American computer software entrepreneur, political activist, and author (born 1956)

Joan Ellen Blades (born March 18, 1956) is an American computer software entrepreneur, political activist, and author. In 1987, she and her husband Wes Boyd co-founded Berkeley Systems, a San Francisco Bay area software company that marketed the popular After Dark screensaver and the You Don't Know Jack trivia game. After selling Berkeley Systems in 1997 for $13.8 million, Blades and Boyd founded the liberal political group MoveOn.org.

Blades received her B.A. in History from UC Berkeley in 1977 and her J.D. from the Golden Gate University School of Law. She wrote the book Mediate Your Divorce (published by Prentice Hall), and co-wrote The Divorce Book. She was a member of the board and vice president of marketing at Berkeley Systems. Blades created many of the box designs for the early Berkeley Systems products such as Stepping Out and After Dark, based on her original collage art.

In 2006, Blades and Kristin Rowe-Finkbeiner co-authored The Motherhood Manifesto and co-founded the organization MomsRising.org, dedicated to "bringing millions of people, who all share a common concern about the need to build a more family-friendly America, together as a non-partisan force."

In 2010, Blades and Nanette Fondas co-authored The Custom-Fit Workplace, published by Wiley. A practical guide for making the workplace more profitable and a better fit for employees, the book describes work practices like flexible work, virtual work, high-commitment work, non-linear career paths and babies at work. MomsRising.org launched a companion to the book on Labor Day 2010 to encourage supporters of custom-fit work environments to join the conversation about transforming work culture.
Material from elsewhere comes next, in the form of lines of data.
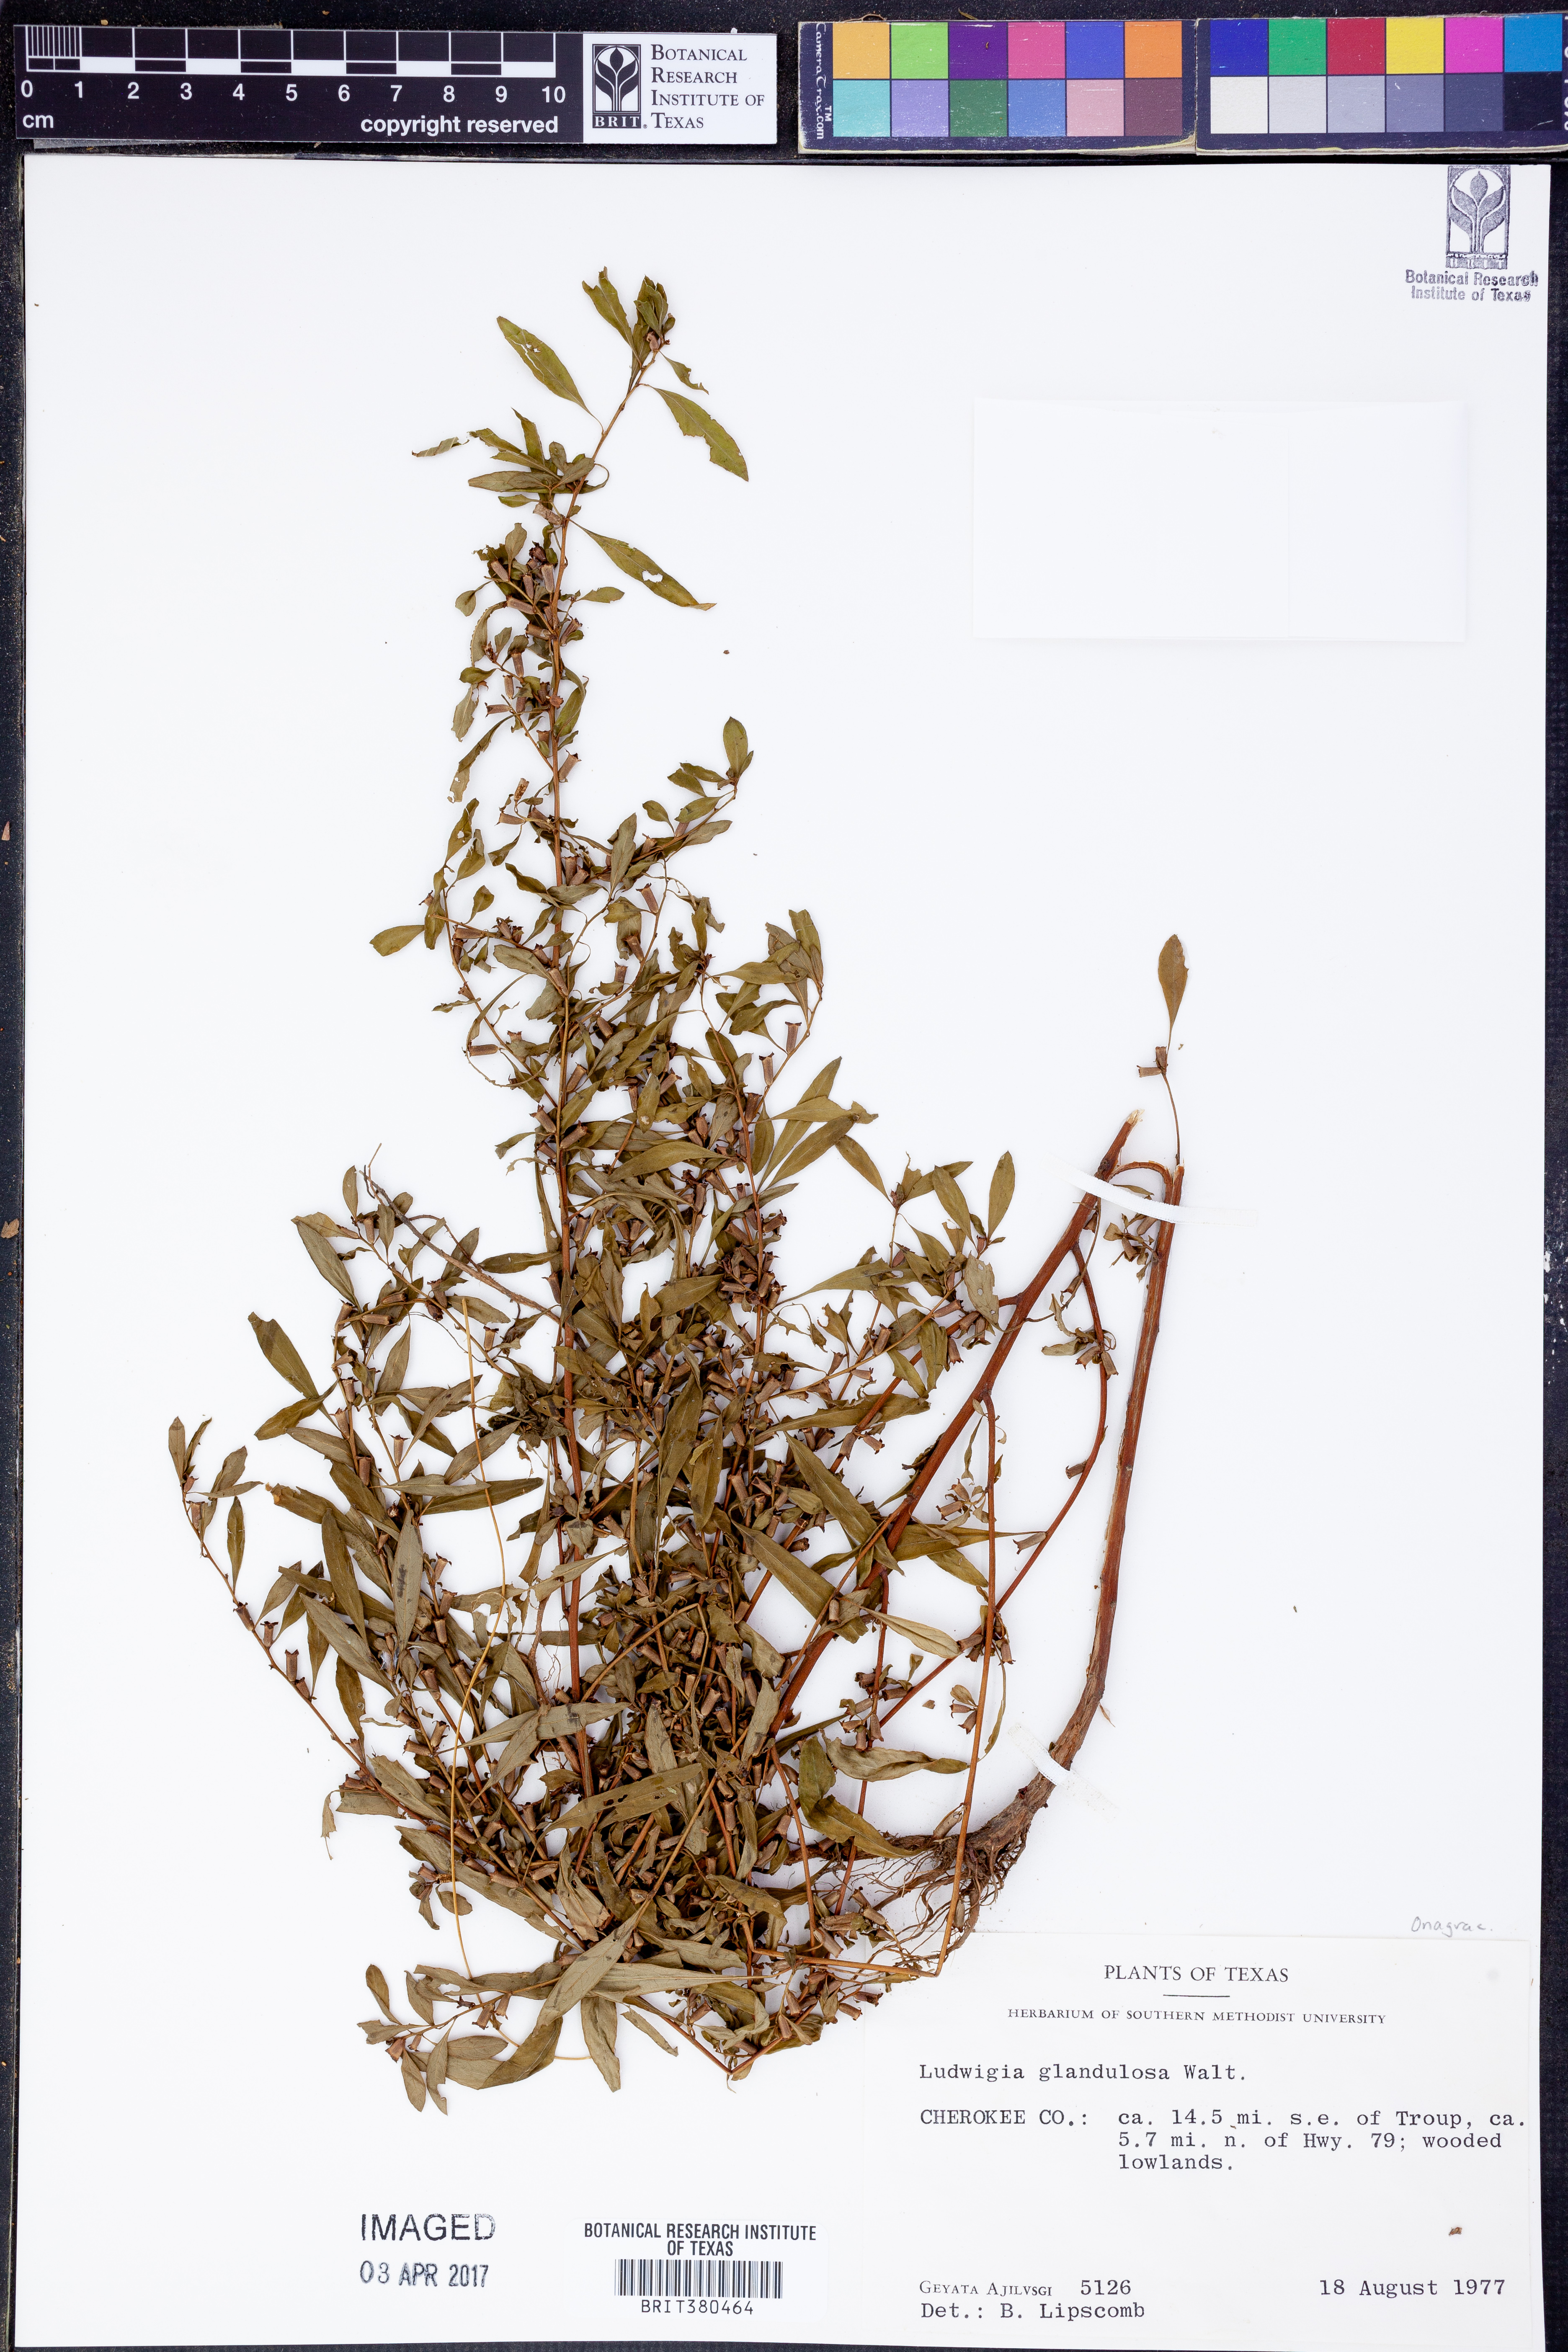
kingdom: Plantae
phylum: Tracheophyta
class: Magnoliopsida
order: Myrtales
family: Onagraceae
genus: Ludwigia
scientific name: Ludwigia glandulosa
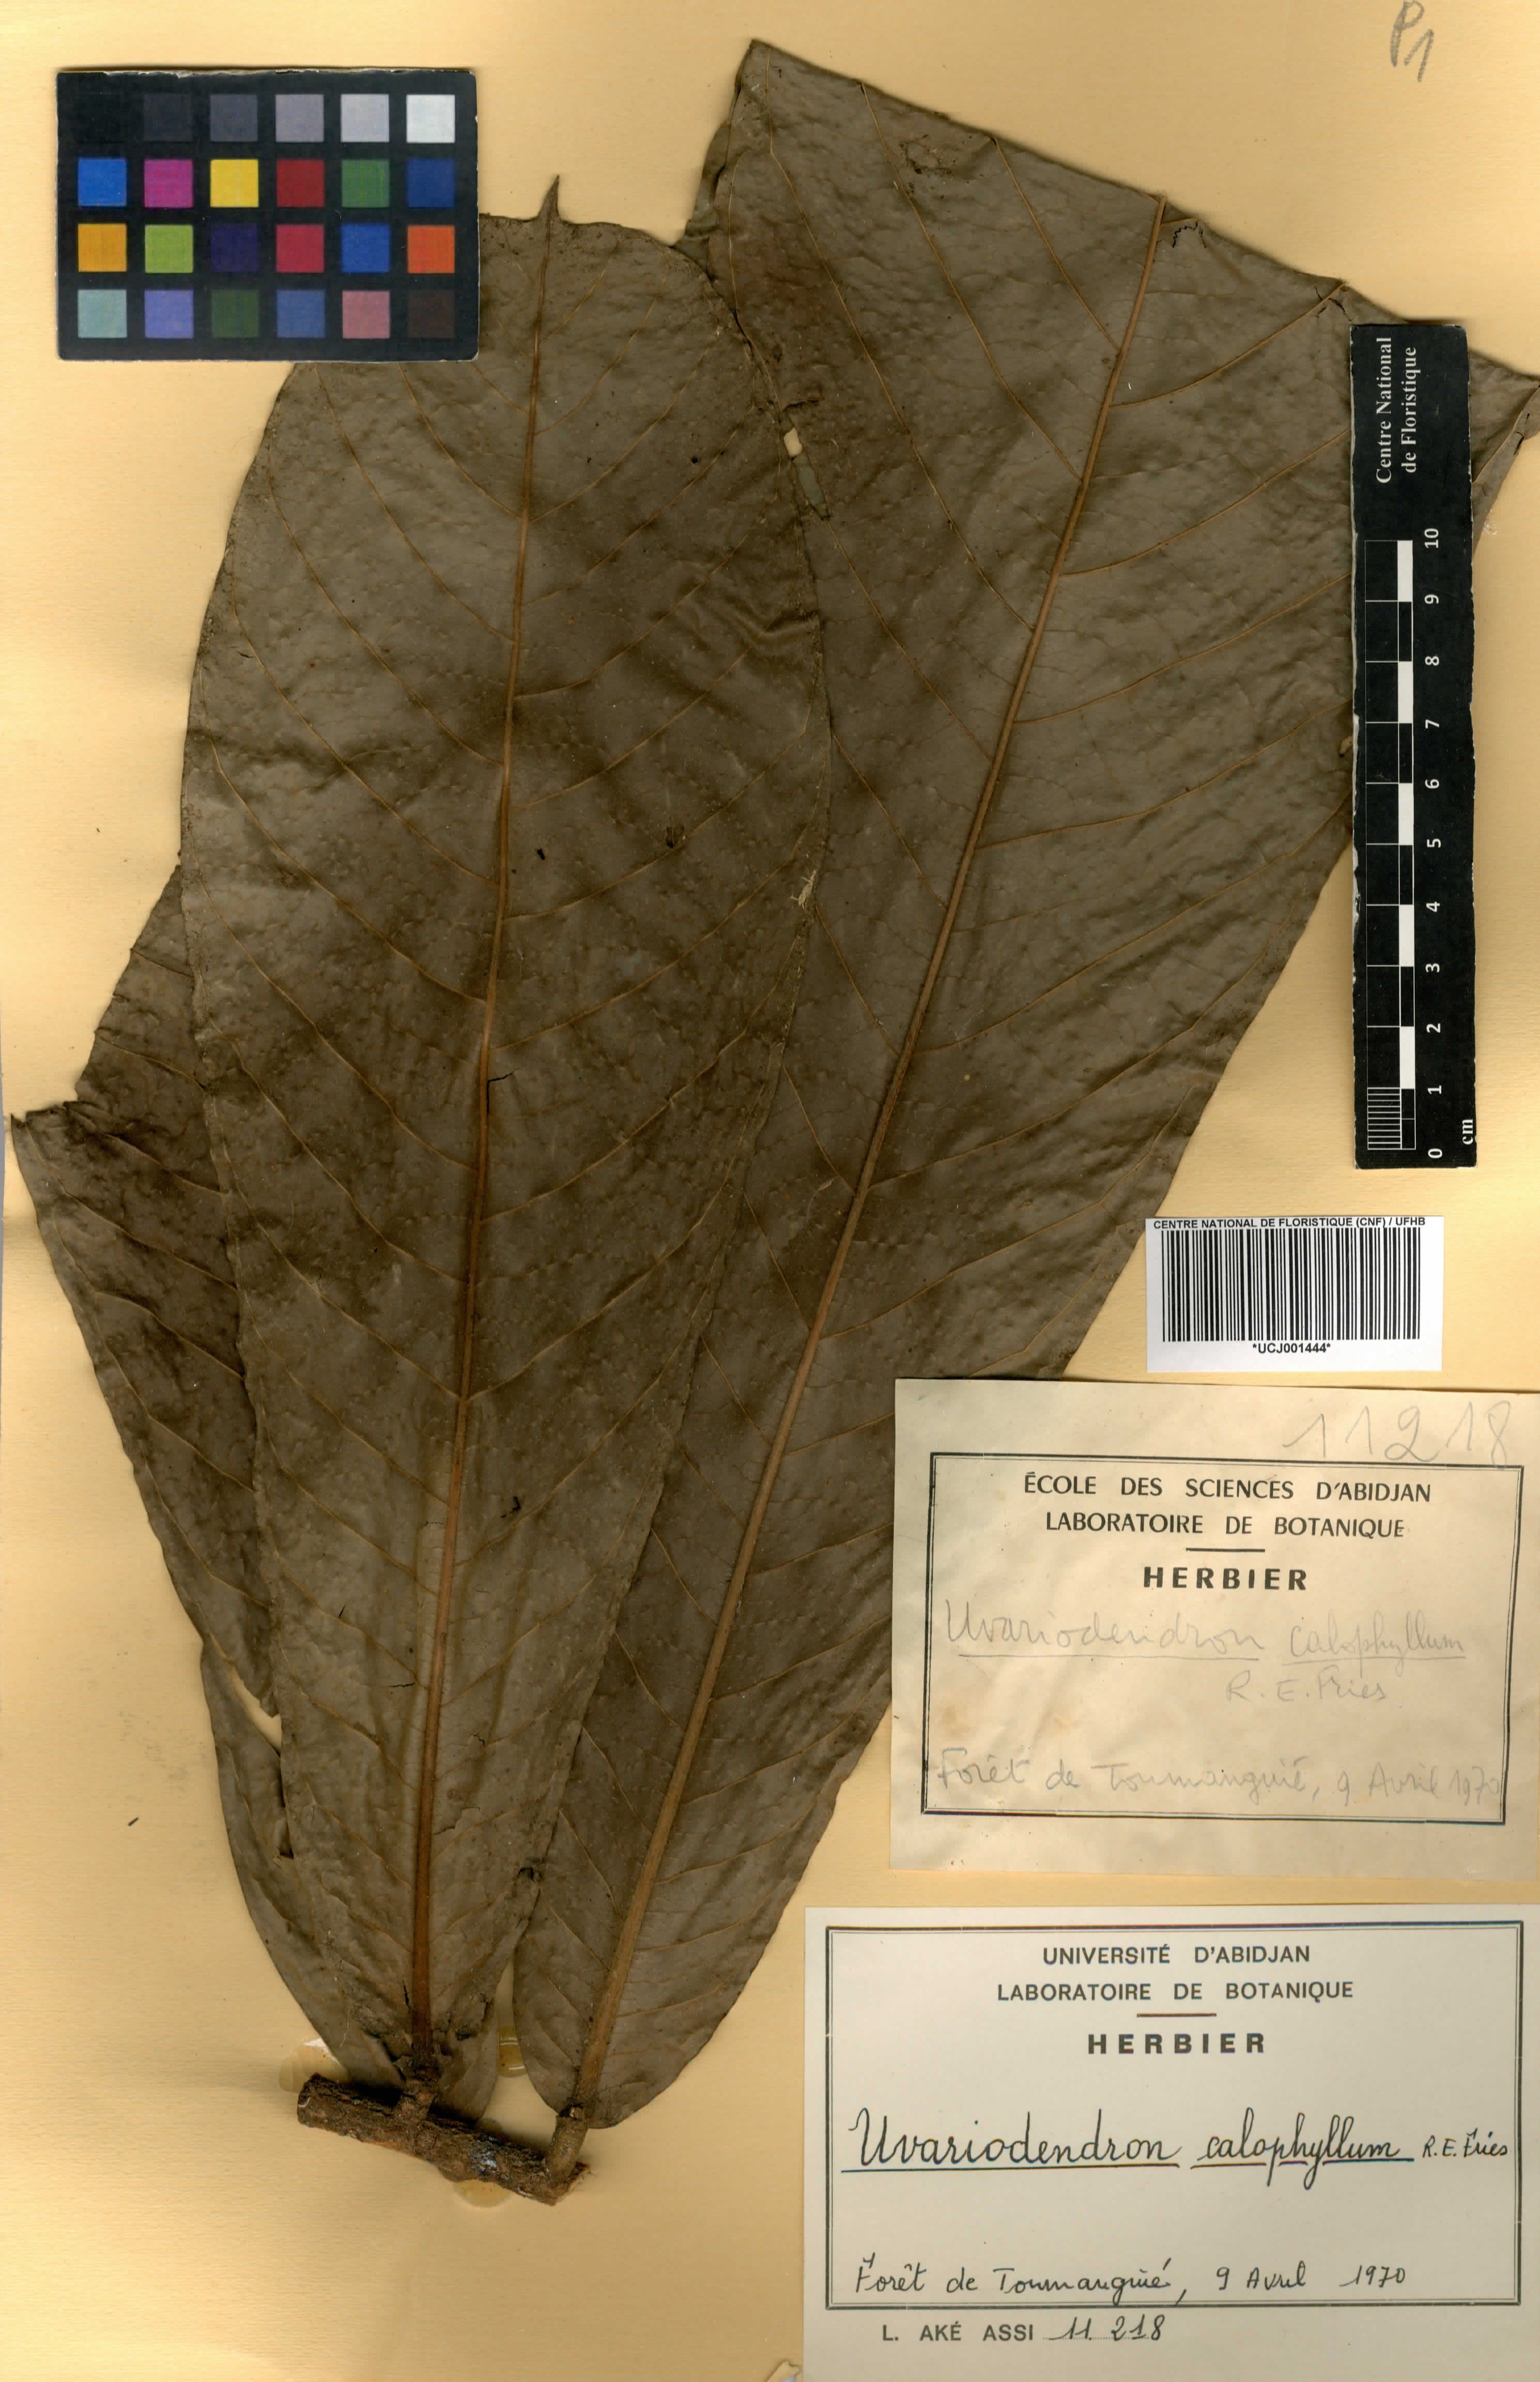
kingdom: Plantae
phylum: Tracheophyta
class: Magnoliopsida
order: Magnoliales
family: Annonaceae
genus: Uvariodendron
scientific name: Uvariodendron calophyllum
In 2011, Blades co-founded Living Room Conversations in an effort to bring both sides of the political spectrum together to discuss individual issues in a comfortable environment. Based on six basic rules of discourse, Blades hosted a Living Room Conversation with Tea Party Patriots co-founder Mark Meckler and was featured in the SF Chronicle. This led to further work on criminal justice reform and the formation of the Coalition for Public Safety. Dozens of Living Room Conversations topics are available for public use, ranging from food to guns to voting and more; they have been regularly featured in the Huffington Post.